Hacker News new | ask | show | jobs
by superfrank 54 days ago
I don't have the exact ruling in front of me, but IIRC the judge pretty clearly said that training a model was fair use. IIRC, he declared it "quintessentially transformative".

The case by case basis was about acquisition and possession of the copyrighted material. Anthropic pirated a large number of books and illegally stored digital copies of many that they did purchase legally. The training being protected doesn't give them the right to violate copyright in that way.

Google, for example, purchased print versions of their training material and had a small army of employees digitize them and then delete the digital copies when they were done. That hasn't been challenged AFAIK, but would likely have been found to be not a violation. That's I think what was meant by case by case basis.

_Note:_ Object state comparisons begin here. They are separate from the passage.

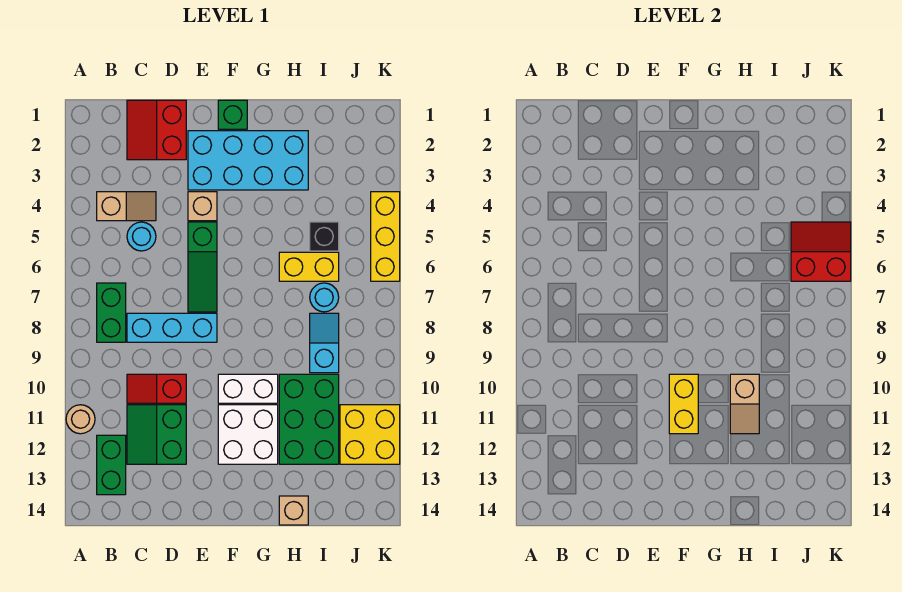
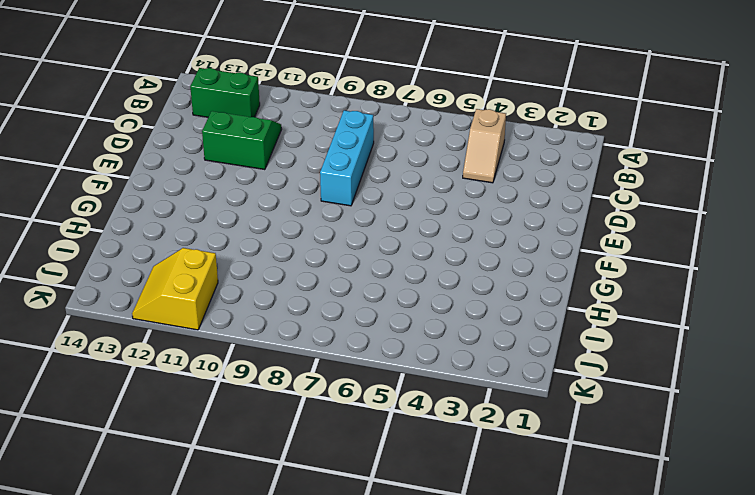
yellow 2x2 slope [132,248,218,330] -> yellow 2x2 brick [340,405,400,464]
none -> tan 1x1 round brick [66,405,95,434]
none -> green 1x2 brick [97,283,126,342]
none -> red 2x2 slope [127,100,186,160]

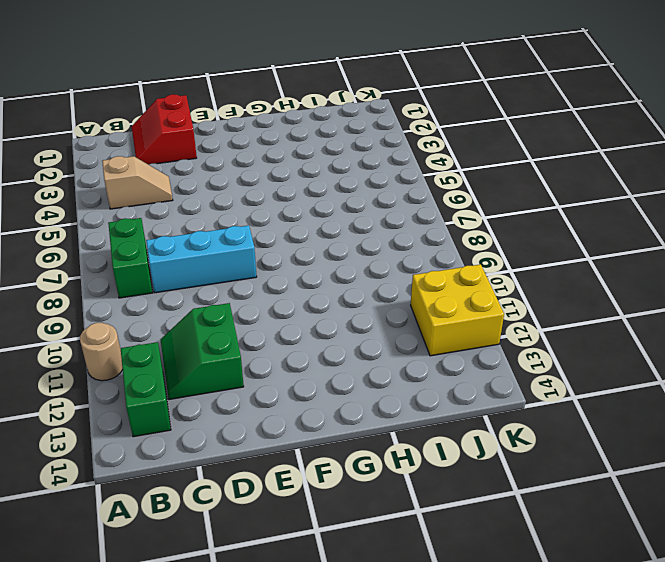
none -> cyan 1x1 round brick [127,222,156,251]
none -> red 1x2 slope [127,374,186,403]
none -> cyan 2x4 brick [188,131,308,190]

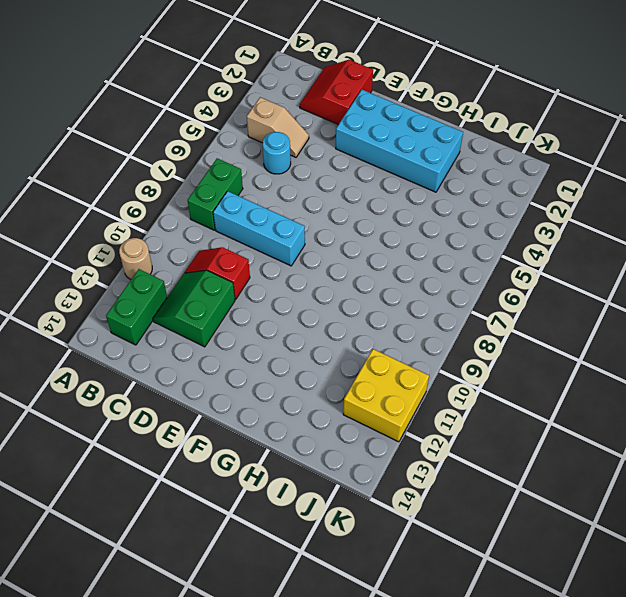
none -> tan 1x1 brick [188,192,217,221]
none -> green 1x3 slope [188,222,217,312]
none -> green 1x1 brick [218,100,247,129]

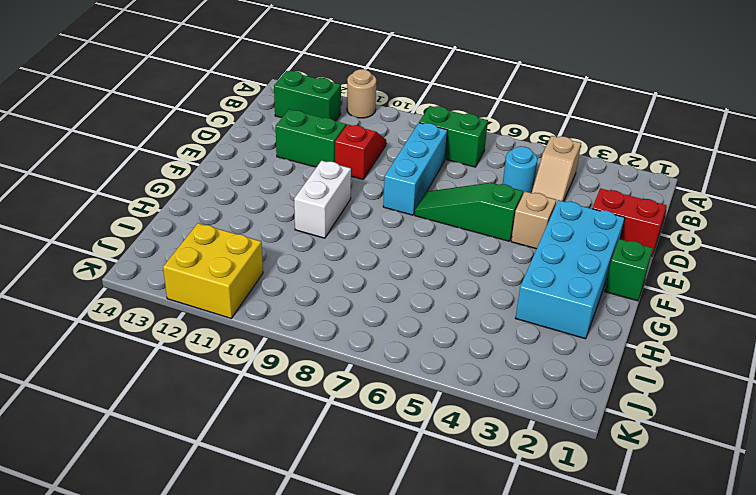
none -> white 2x2 brick [218,405,278,464]
none -> yellow 1x2 brick [279,252,339,281]
none -> green 2x3 brick [279,374,339,464]

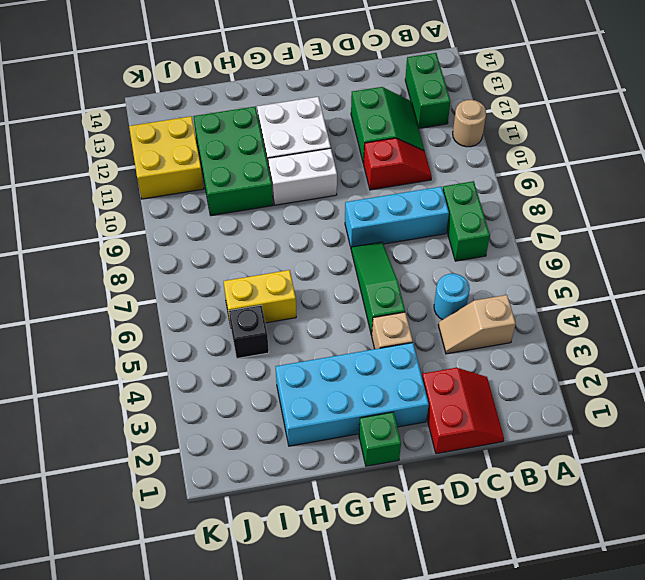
none -> tan 1x1 brick [279,496,308,525]
none -> cyan 1x1 round brick [310,283,339,312]
none -> cyan 1x2 slope [310,313,339,373]

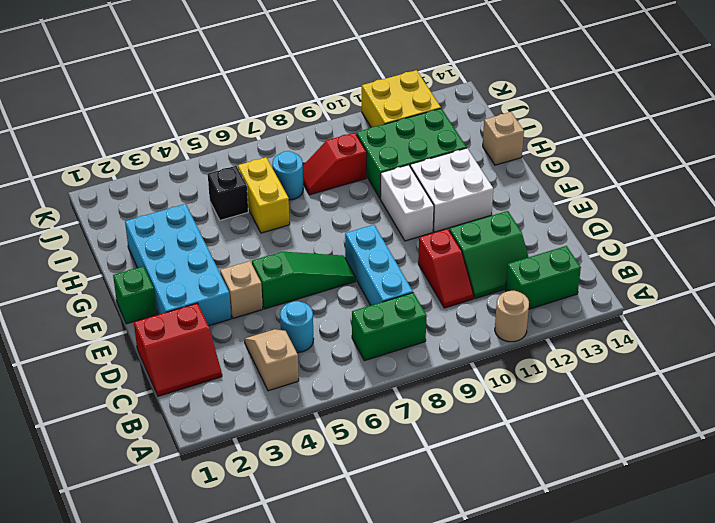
red 1x2 slope [303,133,367,195] -> cyan 1x2 slope [310,313,339,373]
none -> yellow 1x3 brick [371,192,400,281]
none -> yellow 1x2 brick [669,374,698,434]
none -> tan 1x2 slope [730,374,759,434]

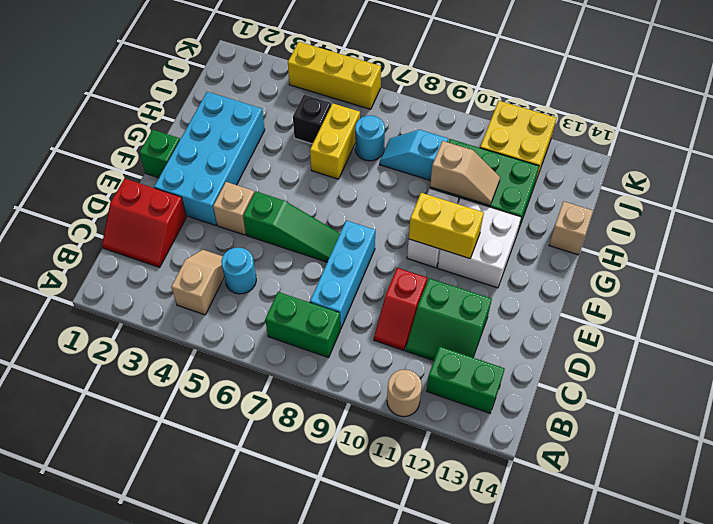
none -> red 2x2 slope [791,222,851,281]

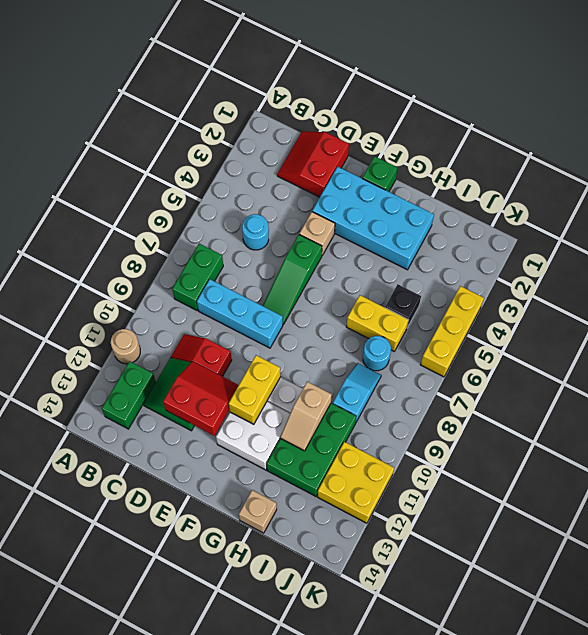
red 2x2 slope [163,361,239,436] -> red 2x2 slope moved to [791,222,851,281]
none -> tan 1x2 slope [97,192,156,221]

It's like if someone breaks into my house and I shoot them with my gun, that's very likely self defense, but if I'm not allowed to own a gun, I may still end up in trouble with the law.

1 comments

Whether or not you’re pirating and making illegal copies of something depends greatly on the terms under which you’re allowed to make those copies. You can copy GPL-licensed code all day every day so long as you abide by the license. The same is true of the BSD licenses, MIT, ISC, Apache, et cetera.

If you’re copying or making substantially derivative works of them outside the terms of the license, you’re violating the copyright.

> If you’re copying or making substantially derivative works of them outside the terms of the license, you’re violating the copyright

I don't disagree with that.

What I'm saying is that the judge ruled that training a model using copyrighted books wasn't derivative. It was transformative, so the training wasn't a copyright violation.

He then went on to say that the way Anthropic acquired and handled that material was a copyright violation because Anthropic pirated and copied a large number of books that were not under a license like the ones you mentioned. The downloaded a bunch of books you would find at most bookstores and then actually purchased copies of them much later once they were accused of violation copyrights.

I'm just trying to make that clear because I've heard a lot of people who don't understand that the violation wasn't about the act of training or material they used, it was just how they acquired the training material.

That was one case in front of one judge. It’s weak precedent if it’s precedent at all.

Also, the reasoning behind it being transformative instead of derivative is that the output isn’t supposed to be large, unchanged chunks of the input. There’s no actual guarantee your small model run under OpenClaw won’t recreate whole modules of the input.